14- L'illettrisme en entreprise : un phénomène tabou

141- Les salariés en situation d’illettrisme se cachent

Les salariés en situation d’illettrisme cachent souvent leur “ handicap ” dans leur entreprise en adoptant des stratégies de contournement. Certains par exemple s'arrangent pour que leur handicap ne soit pas révélé dans leur milieu de travail car ils vivent cette situation comme une honte. Ces stratégies consistent pour eux à se créer leur propre univers de références et leurs propres moyens de détection et de régulation des dysfonctionnements. Pour cela, ils évitent ou même rejettent l'utilisation de documents écrits susceptibles de révéler leurs difficultés et se servent de leur expérience pour donner l'illusion d'une maîtrise des opérations. C'est souvent à l'occasion de changements dans l'organisation et le contenu du travail ou de l'introduction de nouvelles technologies que se révèlent des situations d'illettrisme insoupçonnées jusqu'alors. Dans certains cas, seul l'encadrement de proximité avait connaissance des difficultés de lecture ou d'écriture de certains employés et compensait cette lacune en prenant lui-même en charge une partie du travail. Ce comportement constitue un glissement de fonction et une gêne pour assurer les tâches qui relèvent réellement de la fonction d'encadrement, même s'il est jugé valorisant.

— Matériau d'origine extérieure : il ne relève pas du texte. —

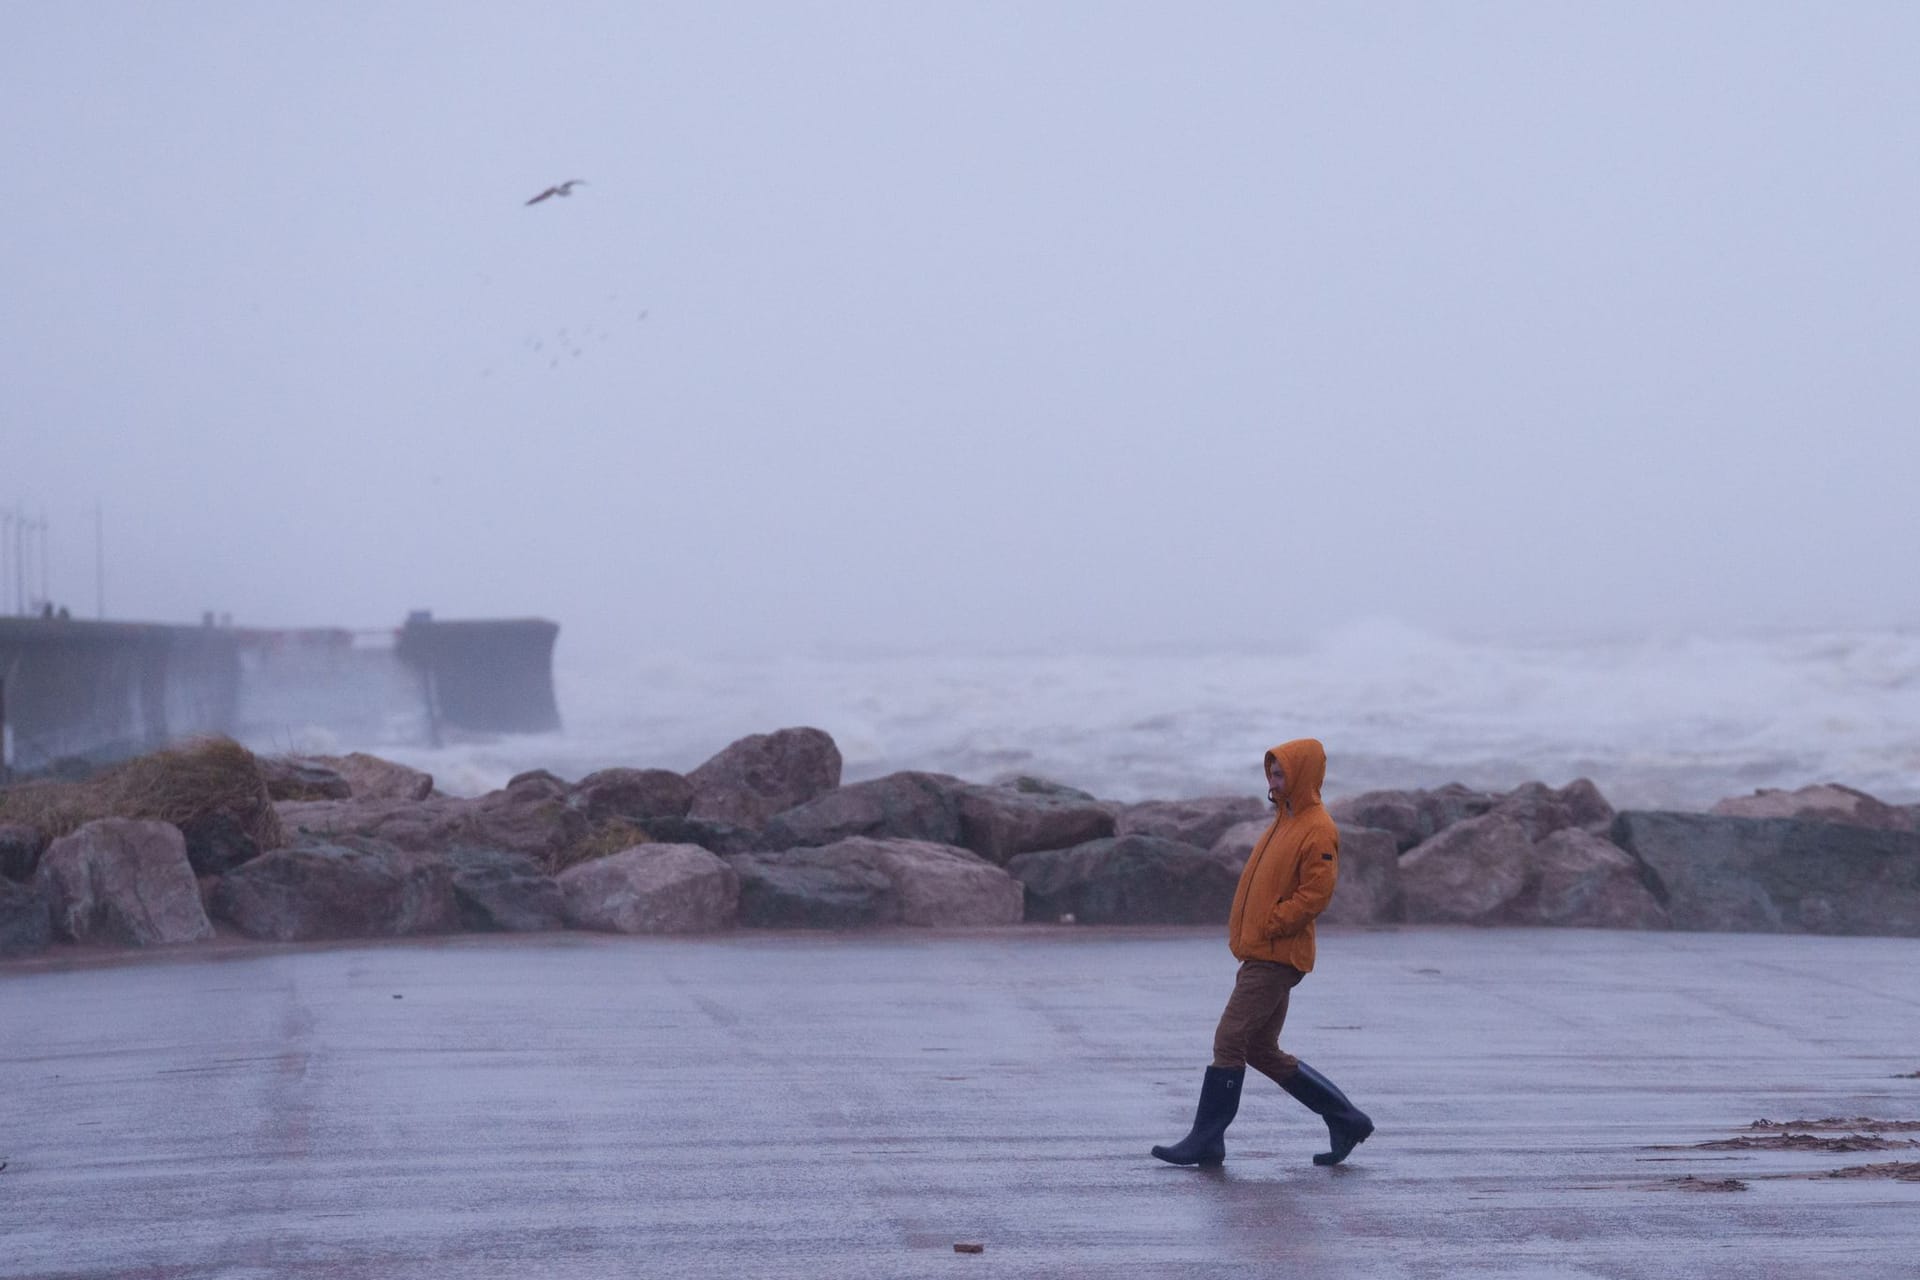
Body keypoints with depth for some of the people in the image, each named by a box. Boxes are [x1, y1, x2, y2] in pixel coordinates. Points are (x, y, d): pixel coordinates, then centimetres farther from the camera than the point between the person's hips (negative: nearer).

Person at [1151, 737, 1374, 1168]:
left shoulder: (1317, 830, -12)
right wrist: (1241, 927, 12)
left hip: (1276, 958, -10)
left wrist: (1267, 926, -17)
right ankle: (1346, 1120, 19)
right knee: (1262, 1050, 13)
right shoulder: (1284, 822, 18)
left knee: (1229, 1041, -9)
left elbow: (1315, 893, -19)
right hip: (1259, 953, 10)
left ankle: (1206, 1139, -3)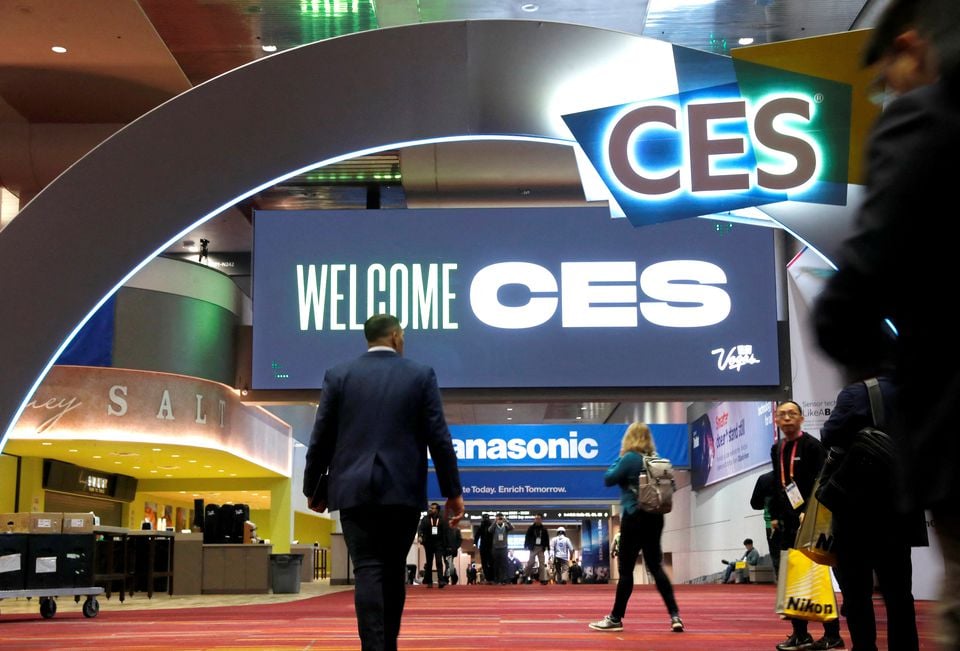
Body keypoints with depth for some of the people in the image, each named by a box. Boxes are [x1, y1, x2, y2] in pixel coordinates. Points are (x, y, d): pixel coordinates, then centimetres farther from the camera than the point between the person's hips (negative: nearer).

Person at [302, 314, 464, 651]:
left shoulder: (338, 376, 5)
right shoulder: (421, 375, 3)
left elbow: (321, 438, 5)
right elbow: (439, 437, 0)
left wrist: (312, 488, 16)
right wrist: (452, 491, 4)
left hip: (355, 489, 0)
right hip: (404, 490, 0)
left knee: (368, 572, -4)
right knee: (393, 572, 12)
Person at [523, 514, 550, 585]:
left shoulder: (544, 529, 6)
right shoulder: (531, 528, 0)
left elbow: (547, 538, 6)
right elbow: (527, 537, -1)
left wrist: (547, 546, -1)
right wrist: (526, 545, -8)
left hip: (541, 548, 2)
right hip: (533, 547, -2)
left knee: (542, 563, 0)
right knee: (530, 562, -5)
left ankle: (543, 579, 1)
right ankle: (524, 576, 8)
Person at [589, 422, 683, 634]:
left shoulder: (630, 458, -12)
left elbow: (608, 479, -5)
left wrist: (618, 460, 5)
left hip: (635, 518, -6)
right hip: (655, 518, 6)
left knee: (626, 570, 0)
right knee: (656, 567, 9)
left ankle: (616, 619, 7)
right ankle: (675, 616, 0)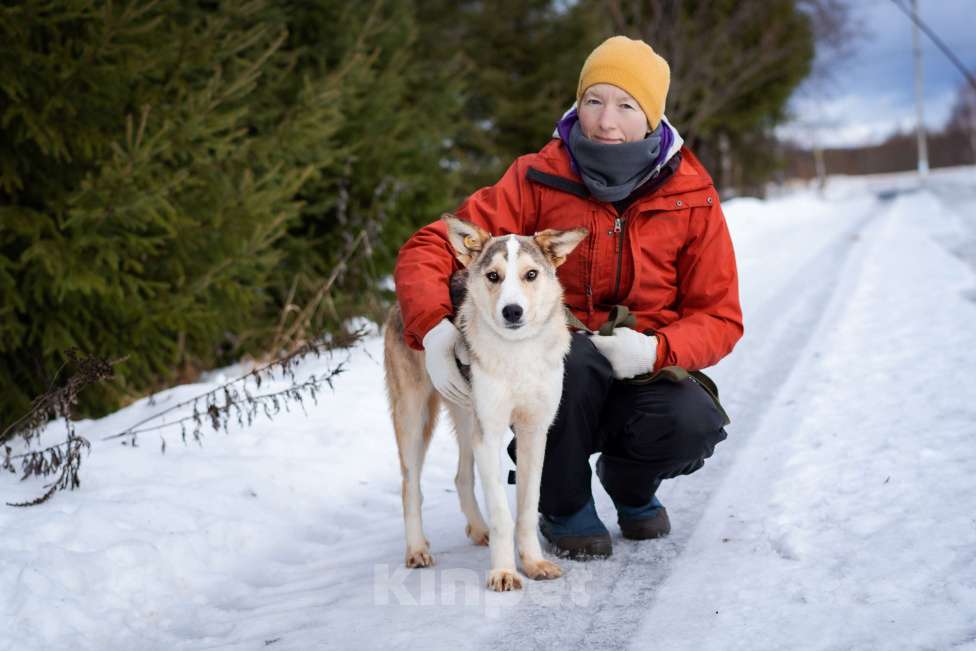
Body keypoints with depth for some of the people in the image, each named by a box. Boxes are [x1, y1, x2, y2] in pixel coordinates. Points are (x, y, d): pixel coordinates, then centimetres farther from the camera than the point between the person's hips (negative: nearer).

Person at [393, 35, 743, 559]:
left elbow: (720, 318, -3)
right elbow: (429, 249, -13)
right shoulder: (538, 180, -9)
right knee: (571, 354, -36)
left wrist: (655, 350, -24)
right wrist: (434, 328, -33)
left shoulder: (692, 200, -4)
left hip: (642, 378, 2)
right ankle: (564, 506, -7)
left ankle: (629, 481, 9)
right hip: (553, 382, -1)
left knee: (693, 423, -31)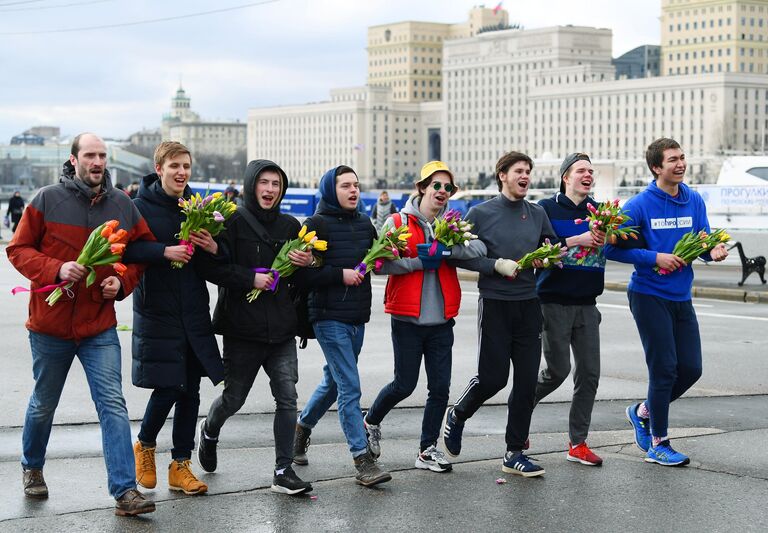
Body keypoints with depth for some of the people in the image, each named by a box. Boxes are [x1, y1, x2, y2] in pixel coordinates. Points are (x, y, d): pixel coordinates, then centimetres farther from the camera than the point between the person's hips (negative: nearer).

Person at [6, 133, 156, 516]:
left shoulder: (123, 206, 1)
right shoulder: (47, 200, -7)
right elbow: (18, 249, -4)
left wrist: (122, 281, -7)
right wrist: (55, 269, -20)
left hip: (100, 326, 1)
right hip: (50, 323, -1)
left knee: (113, 406, -9)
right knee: (43, 404, 15)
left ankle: (125, 491, -10)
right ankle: (32, 467, 41)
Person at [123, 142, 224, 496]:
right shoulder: (141, 206, -5)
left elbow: (221, 260, 12)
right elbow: (125, 250, -16)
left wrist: (214, 248, -10)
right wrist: (165, 251, -25)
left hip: (194, 313, 5)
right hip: (156, 310, -5)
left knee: (190, 390, 6)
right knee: (167, 388, -5)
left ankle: (180, 465, 17)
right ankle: (145, 446, 23)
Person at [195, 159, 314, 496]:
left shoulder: (290, 226, 11)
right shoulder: (233, 222, -4)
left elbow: (301, 279, 17)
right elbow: (212, 267, -11)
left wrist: (307, 264, -4)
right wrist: (251, 278, -18)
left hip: (282, 329, 4)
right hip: (242, 329, -4)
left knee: (287, 398, -5)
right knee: (234, 398, 10)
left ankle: (283, 472, 1)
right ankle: (210, 431, 43)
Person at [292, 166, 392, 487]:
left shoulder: (364, 224, 11)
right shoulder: (317, 225, -8)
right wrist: (341, 274, -19)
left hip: (357, 316, 7)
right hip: (330, 317, -7)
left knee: (334, 381, 19)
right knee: (350, 388, -10)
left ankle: (303, 425, 42)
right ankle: (362, 459, -9)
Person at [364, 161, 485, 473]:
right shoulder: (398, 223, -2)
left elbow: (479, 248, -10)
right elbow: (380, 263, -12)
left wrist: (446, 251, -23)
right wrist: (419, 261, -18)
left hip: (441, 320, 4)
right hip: (408, 319, -4)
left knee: (440, 387, 3)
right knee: (404, 385, 3)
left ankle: (427, 450, 16)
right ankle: (371, 422, 32)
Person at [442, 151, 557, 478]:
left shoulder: (538, 214, 8)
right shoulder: (481, 213, -4)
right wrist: (497, 265, -16)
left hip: (529, 304, 4)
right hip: (495, 304, -4)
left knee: (527, 382, 2)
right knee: (492, 377, -4)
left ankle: (515, 453, 12)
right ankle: (457, 416, 28)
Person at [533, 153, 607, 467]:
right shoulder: (548, 208, -3)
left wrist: (607, 236, -22)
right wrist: (577, 240, -19)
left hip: (586, 303, 4)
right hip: (554, 301, -4)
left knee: (589, 373, 2)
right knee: (558, 370, -4)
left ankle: (578, 444, 10)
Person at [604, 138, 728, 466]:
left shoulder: (694, 201, 4)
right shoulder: (640, 205, -11)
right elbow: (612, 248, -12)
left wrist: (713, 251, -14)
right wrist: (655, 258, -20)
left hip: (681, 297, 6)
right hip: (649, 296, -6)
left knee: (691, 368, 7)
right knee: (664, 369, -4)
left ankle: (644, 412, 31)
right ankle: (658, 445, 10)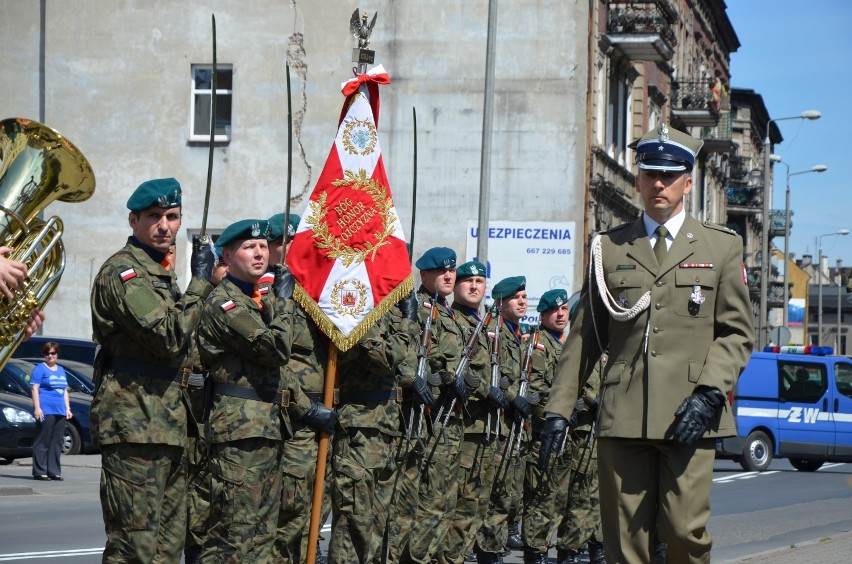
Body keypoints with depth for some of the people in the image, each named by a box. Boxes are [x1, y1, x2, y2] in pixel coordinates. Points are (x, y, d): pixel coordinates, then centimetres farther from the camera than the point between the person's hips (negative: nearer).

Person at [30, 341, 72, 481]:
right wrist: (37, 408, -15)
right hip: (45, 411, -7)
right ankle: (40, 471, -7)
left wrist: (67, 408, 18)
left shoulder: (61, 370, 21)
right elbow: (35, 389, -6)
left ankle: (54, 471, 8)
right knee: (43, 441, -8)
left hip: (60, 411, 7)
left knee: (57, 443, 5)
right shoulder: (40, 369, 0)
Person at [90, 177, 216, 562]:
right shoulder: (122, 271, -9)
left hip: (168, 426, 10)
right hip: (135, 425, -10)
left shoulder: (163, 273, 22)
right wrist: (200, 283, -11)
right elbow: (168, 335, -20)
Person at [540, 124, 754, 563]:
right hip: (622, 418, 1)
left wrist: (709, 393, -8)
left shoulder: (722, 246, 12)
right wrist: (559, 409, 8)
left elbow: (737, 333, 8)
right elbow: (583, 336, 15)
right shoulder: (609, 248, 14)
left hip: (689, 416, -1)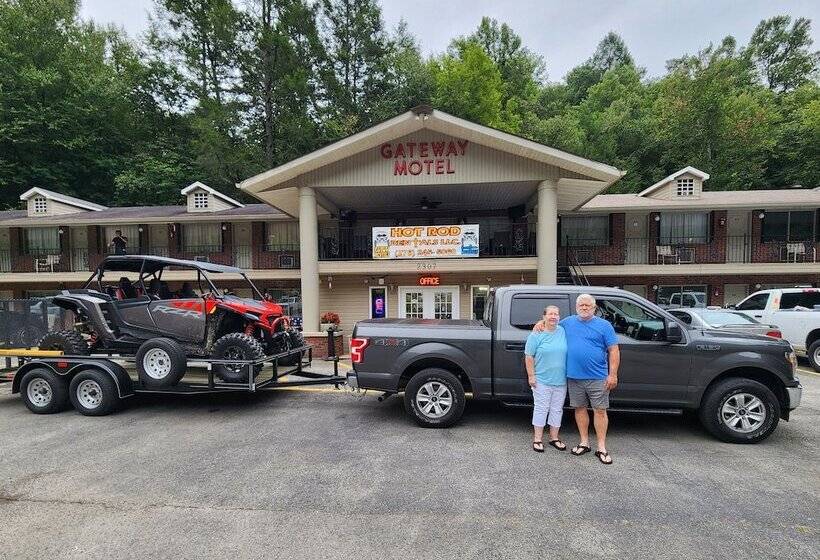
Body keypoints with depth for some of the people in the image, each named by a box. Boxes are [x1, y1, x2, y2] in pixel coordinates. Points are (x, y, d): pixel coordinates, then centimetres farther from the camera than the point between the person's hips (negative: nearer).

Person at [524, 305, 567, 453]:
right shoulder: (536, 335, -7)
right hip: (542, 380, -4)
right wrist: (531, 376, -11)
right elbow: (529, 357, -6)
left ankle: (554, 438, 27)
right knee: (541, 409, 4)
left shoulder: (564, 332, 3)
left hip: (561, 380, 4)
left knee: (557, 409, 13)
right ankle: (538, 439, 15)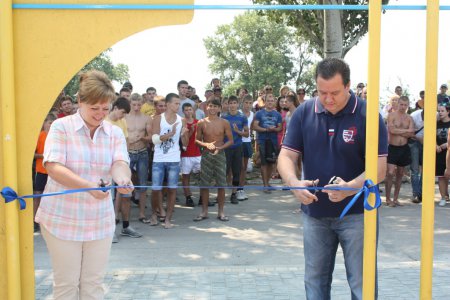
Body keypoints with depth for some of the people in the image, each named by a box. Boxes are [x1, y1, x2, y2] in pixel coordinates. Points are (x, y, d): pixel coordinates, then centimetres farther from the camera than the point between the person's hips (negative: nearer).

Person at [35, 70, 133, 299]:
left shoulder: (115, 133, 4)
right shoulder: (61, 127, -7)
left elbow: (119, 163, -12)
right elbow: (53, 167, -18)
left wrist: (123, 180, -37)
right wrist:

Dans certains cas, des salariés en situation d'illettrisme s'adressent à l'insu de leur employeur à des organismes de formation à l'extérieur de l'entreprise par peur que leur handicap soit découvert.

142- Les entreprises cachent les situations d'illettrisme et ne savent pas comment s'y prendre

Même lorsque les membres de la direction connaissent l’existence de salariés illettrés ou analphabètes, ce qui n’est pas toujours le cas559, ils n’aiment pas en parler car ils jugent cela à la fois dévalorisant pour leur image, voire risqué pour l’obtention ou le renouvellement de la certification qualité. Une autre raison expliquant le fait que les entreprises occultent l'illettrisme est qu'elles ne savent souvent pas trouver des méthodes adaptées et peu coûteuses pour remettre à niveau les personnes illettrées. En outre, elles manquent d’informations sur les possibilités d’aides financières pour la réalisation d’actions de formation de remise à niveau.

Le résultat de ce manque de prise en compte explicite du problème de l’illettrisme est que la plupart des entreprises excluent les personnes illettrées, soit en les faisant partir en priorité lors des plans sociaux, soit (surtout) en évitant de les recruter. On pourrait ainsi annoncer la résolution progressive du problème de l’illettrisme en entreprise par le fait d’une externalisation quasi-totale des personnes illettrées. Nous pouvons ajouter à cela qu’en France, la plus grande partie des budgets de formation est focalisée sur les cadres et techniciens ce qui tend à accroître l’écart entre le personnel hautement qualifié et ceux de bas niveau de qualification.

143- Les syndicats se sentent peu concernés

La faiblesse de la représentation syndicale et les caractéristiques des relations sociales en France ont jusqu’à maintenant contribué à mettre de côté le problème des personnes illettrées et de faible niveau de qualification. D’une manière générale, les thèmes dominants défendus par les syndicats portent plutôt sur les salaires, la durée et les conditions de travail ou les classifications plutôt que sur la formation560 malgré l’existence d’une commission formation au sein des Comités d’Entreprise.

Plusieurs raisons ont pu être avancées pour expliquer cette lacune. La première est que les syndicats et les instances de représentations du personnel mettent d’abord en avant les revendications de leurs adhérents, ce qui ferait passer au second rang la défense de l’emploi et des personnes en voie d’exclusion. Une autre raison est qu’à l’instar des dirigeants, les syndicats ne sont pas suffisamment informés sur les méthodes et les aides adaptées pour remédier à l’illettrisme en entreprise.

Notes
559.

Voir par exemple le cas de l’enquête publiée par « Partenaires », n°48 le 1er février 1994 montrant que la plupart des responsables de PME ne distinguent pas les situations d’illettrisme des situations d’analphabétisme et sont dubitatifs sur les possibilités de faire évoluer les salariés faiblement qualifiés.

560.

Voir par exemple le cas d’une enquête de la SOFRES parue dans « Entreprises et carrières », n°429 du 07 avril 1998 où 70 % des salariés interrogés pensent que la formation n’est pas la priorité des syndicats.